=== GIVEN DATA ===
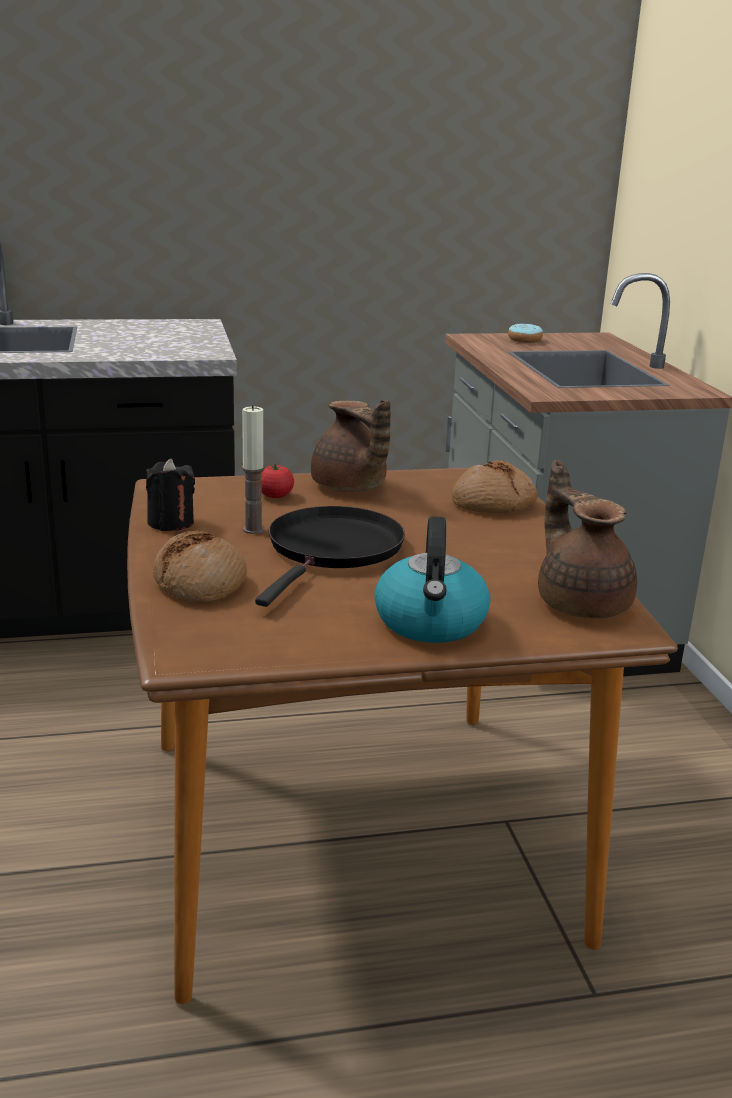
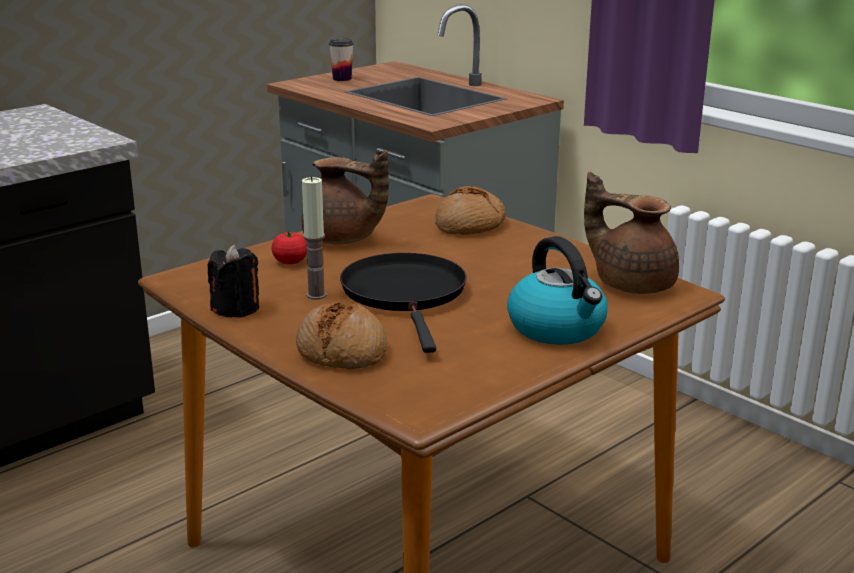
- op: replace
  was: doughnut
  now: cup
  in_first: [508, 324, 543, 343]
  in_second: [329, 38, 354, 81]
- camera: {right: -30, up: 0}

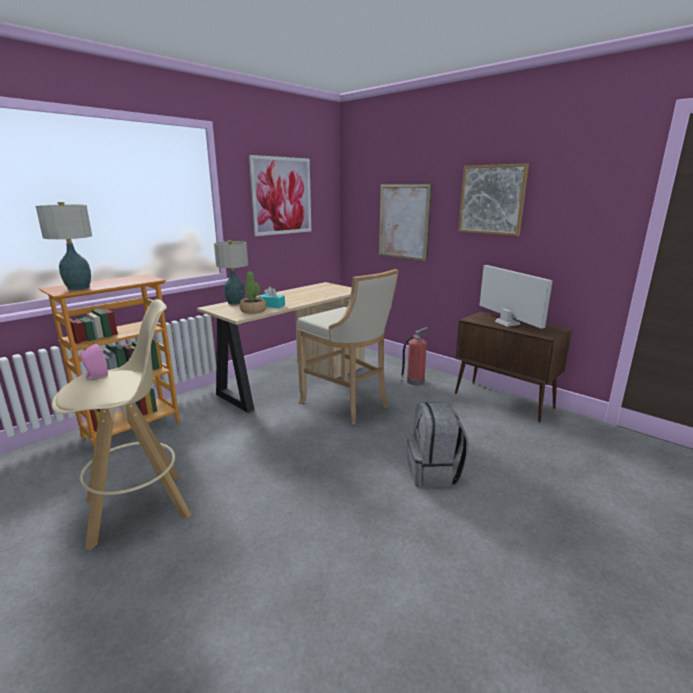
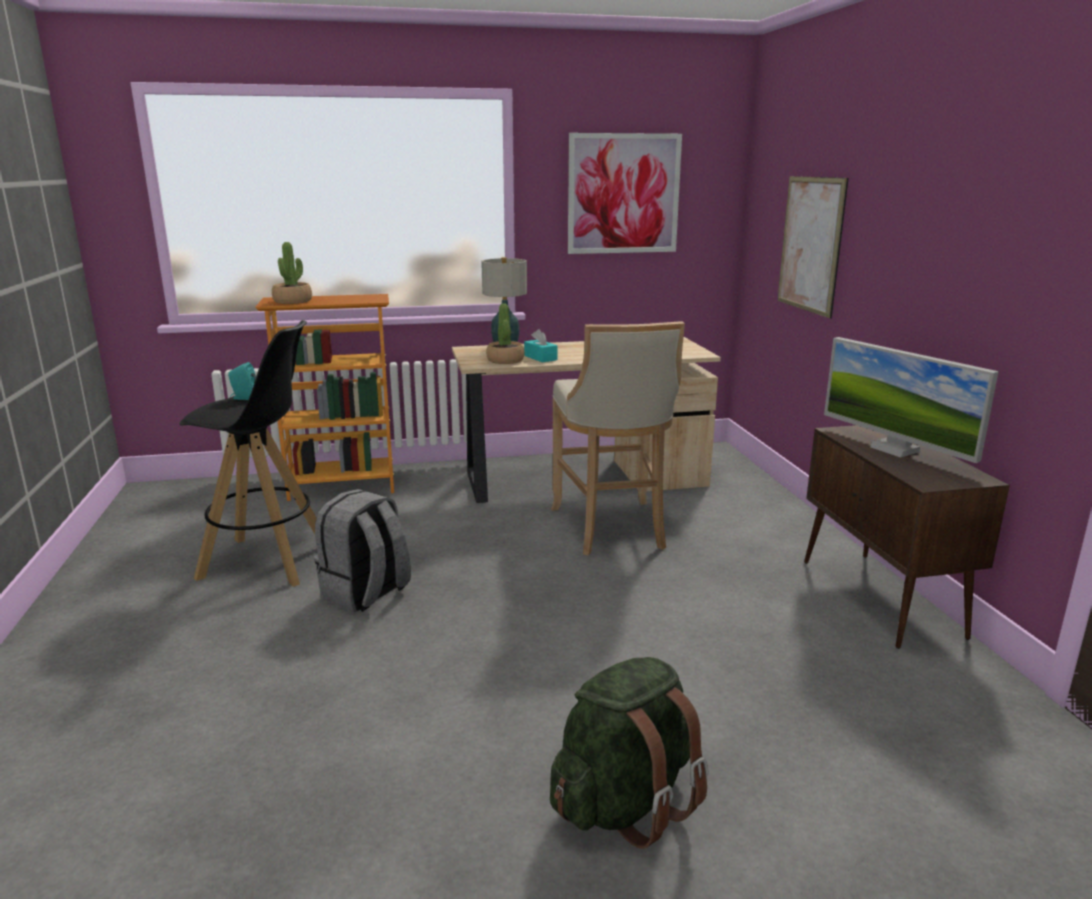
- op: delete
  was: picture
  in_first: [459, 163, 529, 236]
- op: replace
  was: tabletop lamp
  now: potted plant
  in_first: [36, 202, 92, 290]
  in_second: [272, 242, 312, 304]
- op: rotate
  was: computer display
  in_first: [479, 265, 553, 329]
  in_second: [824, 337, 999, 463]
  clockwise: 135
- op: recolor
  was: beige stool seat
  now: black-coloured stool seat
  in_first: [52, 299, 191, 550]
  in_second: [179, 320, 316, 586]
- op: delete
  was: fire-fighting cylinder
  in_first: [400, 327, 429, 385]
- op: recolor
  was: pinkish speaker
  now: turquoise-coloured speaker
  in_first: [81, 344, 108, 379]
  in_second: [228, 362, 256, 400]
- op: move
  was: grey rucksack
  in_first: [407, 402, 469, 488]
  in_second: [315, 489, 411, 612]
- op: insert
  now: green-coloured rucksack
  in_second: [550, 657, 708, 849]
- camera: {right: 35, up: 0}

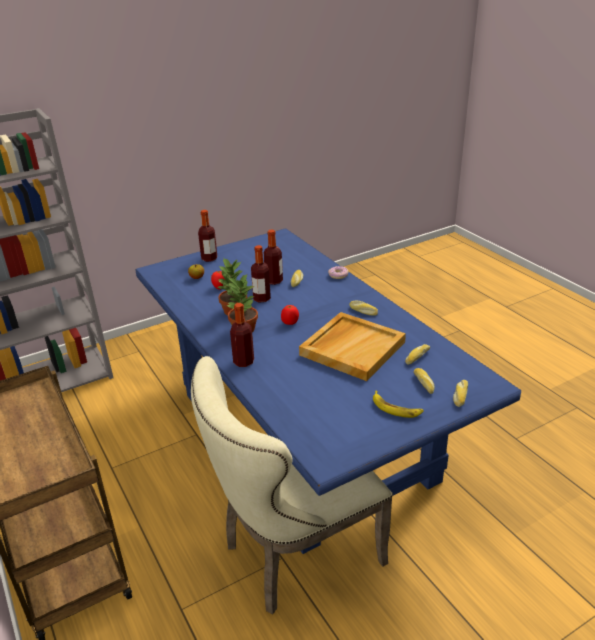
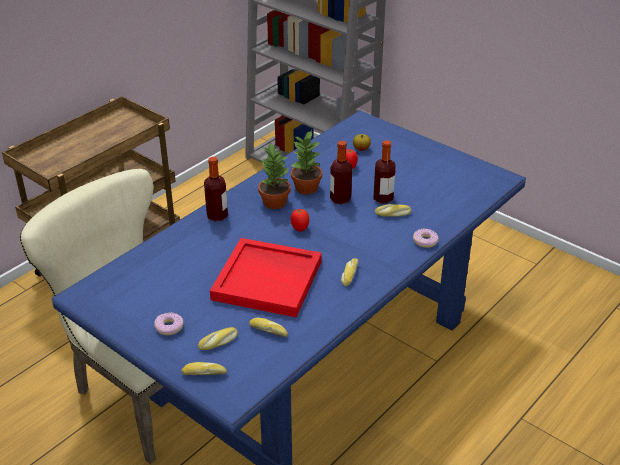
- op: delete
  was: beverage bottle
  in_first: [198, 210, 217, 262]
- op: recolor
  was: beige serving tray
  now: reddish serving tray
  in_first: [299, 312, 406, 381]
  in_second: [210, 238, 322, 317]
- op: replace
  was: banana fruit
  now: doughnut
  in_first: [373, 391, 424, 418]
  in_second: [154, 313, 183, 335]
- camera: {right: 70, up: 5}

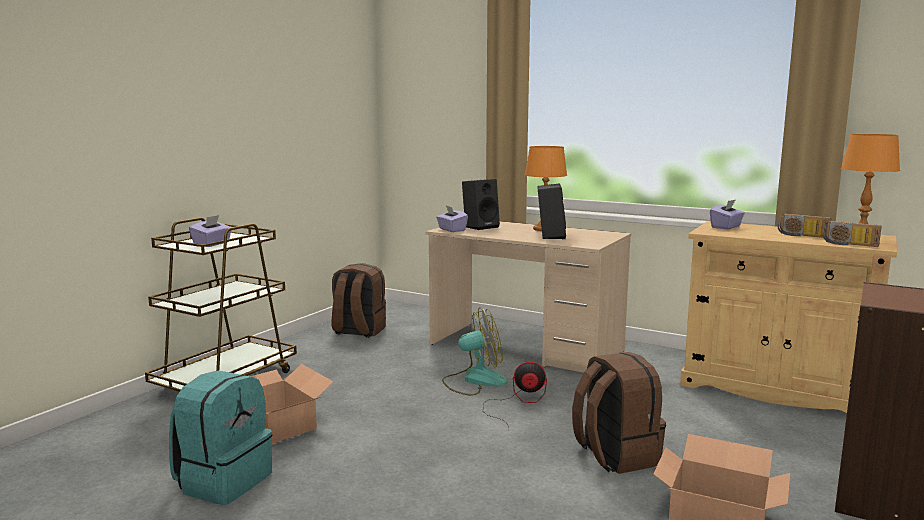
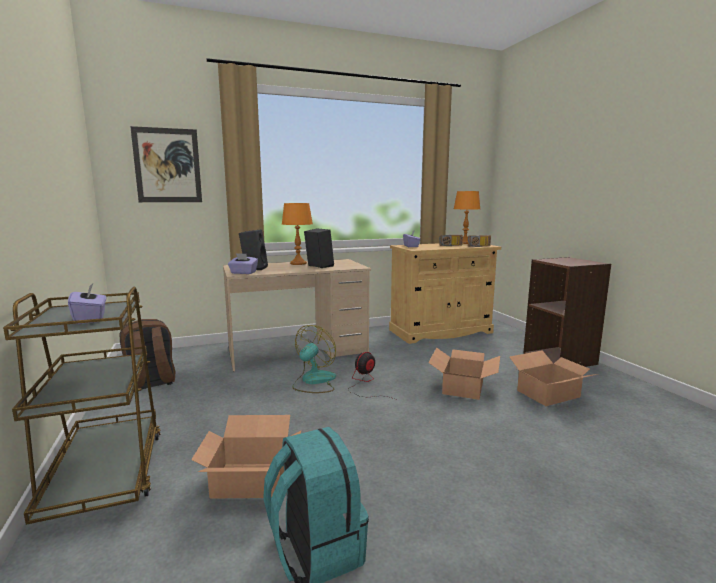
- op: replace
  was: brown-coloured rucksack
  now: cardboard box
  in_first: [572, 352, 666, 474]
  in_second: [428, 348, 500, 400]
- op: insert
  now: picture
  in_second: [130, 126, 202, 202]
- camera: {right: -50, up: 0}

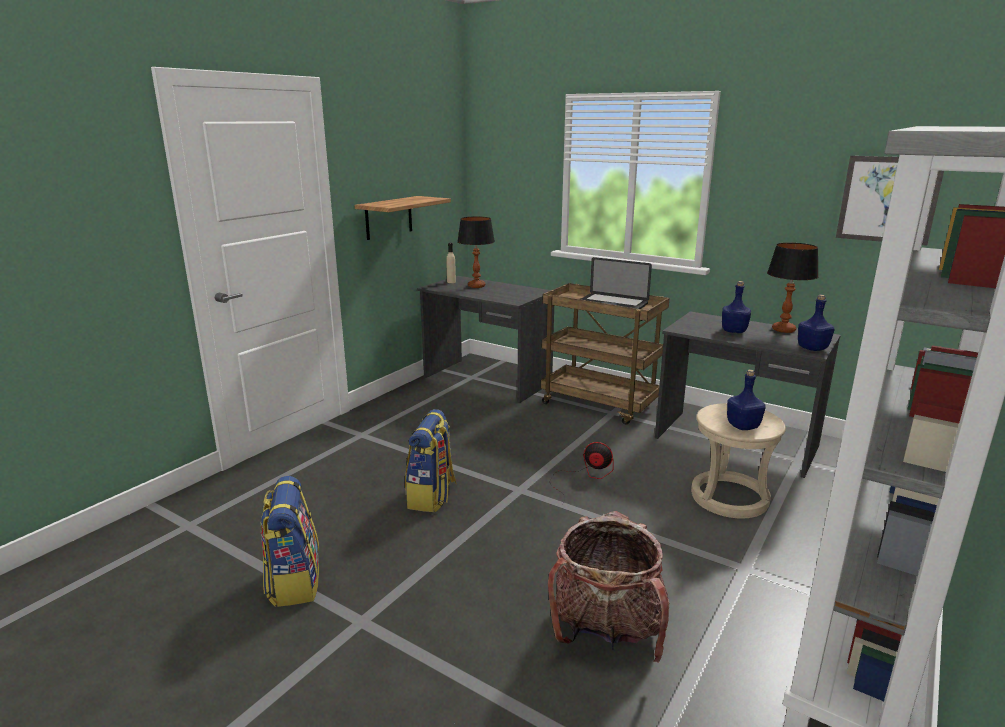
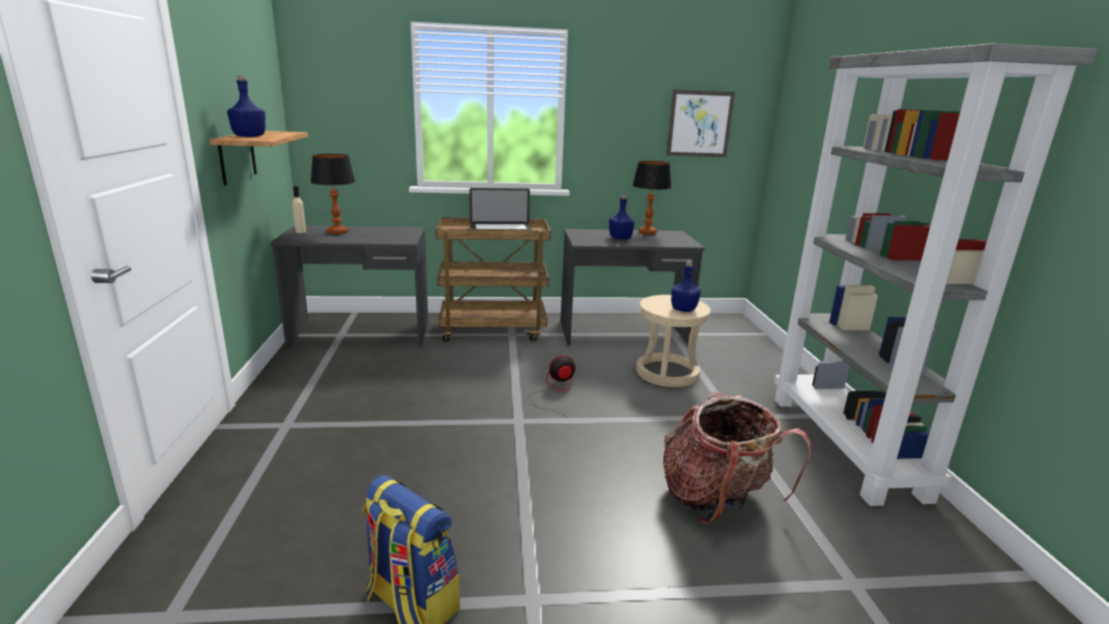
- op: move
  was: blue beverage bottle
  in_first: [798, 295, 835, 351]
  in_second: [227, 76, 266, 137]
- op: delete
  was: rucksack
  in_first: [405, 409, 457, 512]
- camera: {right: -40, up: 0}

=== PROMPT ===
Transcribe the records word for word and include no pictures.

=== ANSWER TO THIS PROBLEM ===
- op: replace
  was: doughnut
  now: cup
  in_first: [508, 324, 543, 343]
  in_second: [329, 38, 354, 81]
- camera: {right: -30, up: 0}

- op: delete
  was: picture
  in_first: [459, 163, 529, 236]
- op: replace
  was: tabletop lamp
  now: potted plant
  in_first: [36, 202, 92, 290]
  in_second: [272, 242, 312, 304]
- op: rotate
  was: computer display
  in_first: [479, 265, 553, 329]
  in_second: [824, 337, 999, 463]
  clockwise: 135
- op: recolor
  was: beige stool seat
  now: black-coloured stool seat
  in_first: [52, 299, 191, 550]
  in_second: [179, 320, 316, 586]
- op: delete
  was: fire-fighting cylinder
  in_first: [400, 327, 429, 385]
- op: recolor
  was: pinkish speaker
  now: turquoise-coloured speaker
  in_first: [81, 344, 108, 379]
  in_second: [228, 362, 256, 400]
- op: move
  was: grey rucksack
  in_first: [407, 402, 469, 488]
  in_second: [315, 489, 411, 612]
- op: insert
  now: green-coloured rucksack
  in_second: [550, 657, 708, 849]
- camera: {right: 35, up: 0}

- op: delete
  was: beverage bottle
  in_first: [198, 210, 217, 262]
- op: recolor
  was: beige serving tray
  now: reddish serving tray
  in_first: [299, 312, 406, 381]
  in_second: [210, 238, 322, 317]
- op: replace
  was: banana fruit
  now: doughnut
  in_first: [373, 391, 424, 418]
  in_second: [154, 313, 183, 335]
- camera: {right: 70, up: 5}

- op: replace
  was: brown-coloured rucksack
  now: cardboard box
  in_first: [572, 352, 666, 474]
  in_second: [428, 348, 500, 400]
- op: insert
  now: picture
  in_second: [130, 126, 202, 202]
- camera: {right: -50, up: 0}

- op: move
  was: blue beverage bottle
  in_first: [798, 295, 835, 351]
  in_second: [227, 76, 266, 137]
- op: delete
  was: rucksack
  in_first: [405, 409, 457, 512]
- camera: {right: -40, up: 0}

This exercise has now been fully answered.